93 - Error and Cause

One of the things that make me incredibly happy about my line of work is the following: In every case, when things don’t work (there are errors, strange behaviours, weird things) there is a reason. And it is possible to identify the reason, find the cause for the errors and to fix them. I find that very powerful and very reassuring.

There is no such thing as chance or randomness in the errors we encounter. There is a (logical) reason for every glitch, error and problem.

That is the good part. The bad part is that it often is quite difficult to actually track down the root cause and see what the problem is. I have spent my fair share of days tracking down problems… Here are some of the things that I have learnt to help me in finding the problems (in no particular order):

Write easy to read code

Don’t try to be too clever. (And I’m guilty as charged). A cascade of ternary operators might prove that you know your shit (and there even worse things out there). Name things properly especially variables and method names. Break methods into smaller ones (see below). Delete unused code (no commenting out stuff). Refactor when you see a possibility for it. Extract objects. Document why you did something (put in that link to Stackoverflow where you found a neat hint in a comment)

None of this is special, or mind boggling new. It is just common sense, and thus, as we usually do with common sense, we ignore it. Don’t. You will regret it later…

Learn to count parentheses and semicolons

The one programming experience that taught me a lot was to program Lotus Notes formula language. If there is one ugly language (next to Brainfuck) then it must be the formula language. Check out this little ditty (straight from the IBM documentation)
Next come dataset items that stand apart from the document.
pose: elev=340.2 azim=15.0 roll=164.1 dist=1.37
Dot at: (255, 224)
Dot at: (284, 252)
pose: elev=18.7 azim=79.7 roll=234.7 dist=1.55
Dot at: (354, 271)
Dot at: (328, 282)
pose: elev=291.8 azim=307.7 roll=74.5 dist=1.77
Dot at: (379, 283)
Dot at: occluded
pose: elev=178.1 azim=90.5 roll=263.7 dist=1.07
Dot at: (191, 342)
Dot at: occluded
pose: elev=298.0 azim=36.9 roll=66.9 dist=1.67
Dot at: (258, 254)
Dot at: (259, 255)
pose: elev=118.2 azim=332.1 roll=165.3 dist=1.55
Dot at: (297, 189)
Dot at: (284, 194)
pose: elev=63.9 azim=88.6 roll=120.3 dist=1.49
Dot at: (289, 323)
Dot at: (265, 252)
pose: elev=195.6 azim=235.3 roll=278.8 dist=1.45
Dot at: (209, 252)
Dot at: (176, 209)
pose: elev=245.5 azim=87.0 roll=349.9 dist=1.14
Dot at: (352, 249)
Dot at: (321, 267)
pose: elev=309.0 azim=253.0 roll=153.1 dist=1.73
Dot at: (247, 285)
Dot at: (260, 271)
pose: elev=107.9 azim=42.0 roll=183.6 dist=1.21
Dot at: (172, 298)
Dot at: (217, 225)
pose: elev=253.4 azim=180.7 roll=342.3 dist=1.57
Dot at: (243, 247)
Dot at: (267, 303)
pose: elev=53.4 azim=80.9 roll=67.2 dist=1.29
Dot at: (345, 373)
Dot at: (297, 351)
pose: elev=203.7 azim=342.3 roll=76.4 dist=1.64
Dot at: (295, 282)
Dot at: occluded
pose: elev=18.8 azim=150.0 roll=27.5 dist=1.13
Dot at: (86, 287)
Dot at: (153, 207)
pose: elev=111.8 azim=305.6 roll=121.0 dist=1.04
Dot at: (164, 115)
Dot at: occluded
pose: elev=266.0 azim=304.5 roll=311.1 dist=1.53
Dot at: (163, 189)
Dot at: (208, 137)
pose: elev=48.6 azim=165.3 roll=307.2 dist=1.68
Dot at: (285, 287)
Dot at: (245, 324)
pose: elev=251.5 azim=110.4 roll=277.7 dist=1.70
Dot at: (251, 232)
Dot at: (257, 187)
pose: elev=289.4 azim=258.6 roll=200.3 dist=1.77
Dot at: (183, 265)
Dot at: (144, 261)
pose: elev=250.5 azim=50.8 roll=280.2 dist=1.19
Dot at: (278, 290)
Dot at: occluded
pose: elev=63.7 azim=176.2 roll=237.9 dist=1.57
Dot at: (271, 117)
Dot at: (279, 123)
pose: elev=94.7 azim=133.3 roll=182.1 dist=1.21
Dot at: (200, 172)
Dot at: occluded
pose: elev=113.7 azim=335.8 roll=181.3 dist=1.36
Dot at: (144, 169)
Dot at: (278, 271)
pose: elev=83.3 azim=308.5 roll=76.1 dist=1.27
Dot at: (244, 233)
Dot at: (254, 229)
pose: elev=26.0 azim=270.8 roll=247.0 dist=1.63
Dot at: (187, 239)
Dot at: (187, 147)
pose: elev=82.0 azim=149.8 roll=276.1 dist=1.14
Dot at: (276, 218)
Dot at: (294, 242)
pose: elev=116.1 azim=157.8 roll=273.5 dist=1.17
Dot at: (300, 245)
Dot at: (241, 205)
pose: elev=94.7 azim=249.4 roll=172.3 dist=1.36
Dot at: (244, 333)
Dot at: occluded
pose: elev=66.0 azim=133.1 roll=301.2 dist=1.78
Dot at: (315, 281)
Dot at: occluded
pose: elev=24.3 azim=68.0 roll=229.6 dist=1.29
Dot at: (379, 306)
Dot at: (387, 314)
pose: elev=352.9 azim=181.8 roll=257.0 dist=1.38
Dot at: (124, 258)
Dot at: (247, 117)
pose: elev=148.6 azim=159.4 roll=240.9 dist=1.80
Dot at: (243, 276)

@If(@Prompt([YESNO]; "Question";
"Edit this document?");
@If(@Prompt([OKCANCELEDIT]; "Positive Response";
"You have chosen to edit this document. Select OK if the name below is correct.";
@UserName) != "ERR_CANCEL";
@Command([EditDocument]);@Return(""));
@Do(@Prompt([OK]; "Negative Response";
"You have chosen not to edit this document. Select OK to continue to the next document.");
@Command([NavNext])))

Isn’t that a beauty? I have written formulae that spanned several A4 pages. They would either compile - or not. Good luck finding a misplaced semi colon or a missing paren. After a couple of years, I developed an eye for it and could spot syntax errors by just glancing at the code. This skill helps me to this date (although I have grown to dislike languages that have to much noise (Java, PHP, C++))

Methods longer than 5 lines are suspect

This is a corollary to the things said above: Writing code is hard and difficult. Finding your way through long methods is even more difficult. A method should do one and one thing only. There should only be one way the code is executed (at most two), more complex flow needs to be split up. This will make your methods easier to understand, easier to test and easier to reason about.

Write unit tests (or specs)

Test all paths through the code, test edge cases, add to your tests when you discover bugs. Run your tests regularly (use a CI server like Travis CI or TeamCity - don’t bother with any of the others out there - Jenkins, I’m looking at you). There is nothing better than knowing that your methods are all working correctly and that you can build on stable blocks. If your tests start failing, listen to what they are telling you. Sometimes, they need to be updated to code changes, sometimes they really tell you about bugs that you introduced.

Write integration tests

If you have complex systems (and chances are that you have complex systems) then you will also need to write integration tests. These need to test as many components of the system as possible (database, services). Currently, I’m the architect of a distributed, service oriented system with around a dozen web services plus a number of other tools involved (databases, message queues). We have integration tests for each of the components, but hardly any tests that tie the whole system together (and we pay a high price for that in terms of making sure new features work - because a new feature usually hits half of the software stack)

Listen to what your logs and errors tell you

You do have logs? Good - use them extensively. Almost all debug information belongs in the production logs. Matthias Meyer has important things to say about log files (and a lot of other important things too). Your log files can tell you what is happening in your app, but you need to actually read what they say and understand what they are trying to tell you.

Be methodical

Probably the most important skill to use: You might have a hunch of what went wrong or why. Chances are, that you are wrong. If you have a hunch, find a way to formulate a precise hypothesis and steps how you can test it. Change one thing, test, repeat. When you are satisfied that your hunch was wrong, step back, and formulate another hypothesis. Work your way through your stack, one step at a time. Don’t rush, don’t cut any corners. This is the part where the men are separated from the boys and where you can either win or loose the fight with your bug.

The debugger is the absolute last resort

In my younger years I loved debuggers (especially those that allow you to single step through your code). Nowadays I hardly ever use them. They are mostly an enormous waste of time, time that would be better spent writing some more automated tests, or simplifying your code. There’s nothing wrong with debugging with print statements (or log entries)

Know thy computer

Programming in high level languages is all fine and dandy, but you should really know your bits and bytes, you should understand C, pointers, memory allocations, latencies (CPU, Level1 cache, level 2 cache, Ram, Disk, Network), the TCP/IP stack, the Internet protocols you are using, character encodings, and and and. This knowledge will help you time and time again.

(And even knowing this stuff doesn’t prevent you from making stupid mistakes…. I recently converted a string that looks something like this “29f44049f34a0b96768f3acca377566df08c3e1c2ff4c700bfdd92d74de68f0c” to a string that contains the decoded hex values. Can you spot the problem?)

Conclusion

Some bugs are harder to find, some are easier. The methods and tools above will help you along the way. Make use of them, hone your bug killing skills and be glad, that you have a job, that is fundamentally logical.